The implication is, that there is no actual logarithmic shadow. Sure our instincts remain. We naturally protect children and innocents. But we're actually not playing fair with the bad guys. We are reserving the nuclear option.
This puts us in bed, all of us common Joes, with the most dangerous abstracted corporate powers that ever were. So when United Airlines tells us to fly their friendly skies, we had better believe their marketing. When we look at the smile of that Gerber baby, we had better trust the Nestle Corporation because all of those 2,000 legal eagles and their regulatory capture of the baby food industry are our only salvation. You know because none of us know how to actually grow food we trust to feed infants, and American breasts are not for suckling.

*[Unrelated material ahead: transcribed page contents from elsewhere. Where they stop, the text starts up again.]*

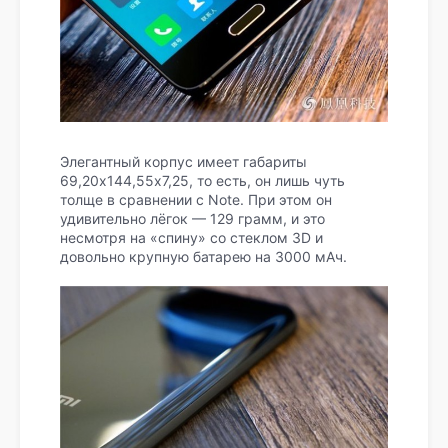
Элегантный корпус имеет габариты
69,20х144,55х7,25, то есть, он лишь чуть
толще в сравнении с Note. При этом он
удивительно лёгок — 129 грамм, и это
несмотря на «спину» со стеклом 3D и
довольно крупную батарею на 3000 мАч.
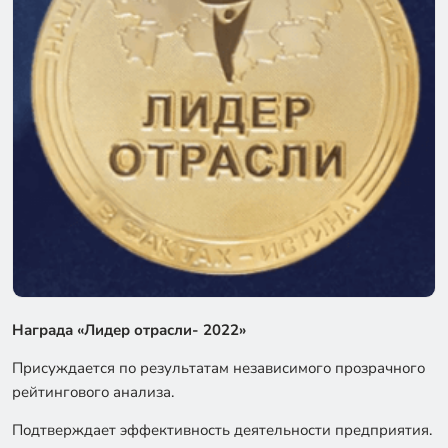
Награда «Лидер отрасли- 2022»
Присуждается по результатам независимого прозрачного
рейтингового анализа.
Подтверждает эффективность деятельности предприятия.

We have a culture that absolutely demands that of us. We have internalized it. The likes of Trump scare us to death because he doesn't talk like the Nestle corporation. He tells us that the skies may not be friendly. This is not about Trump of course, it's about physical courage and danger. You know I'm talking to you because of your squeamish reaction to the video here.
I have a difficulty in maintaining optimism for the First World. I'm not certain that I approve of the Shadow. Are all men actually created equal? There are a lot of scary implications. I need to see decentralized power, and I'm not certain we can get there. Worrisome. Very Worrisome.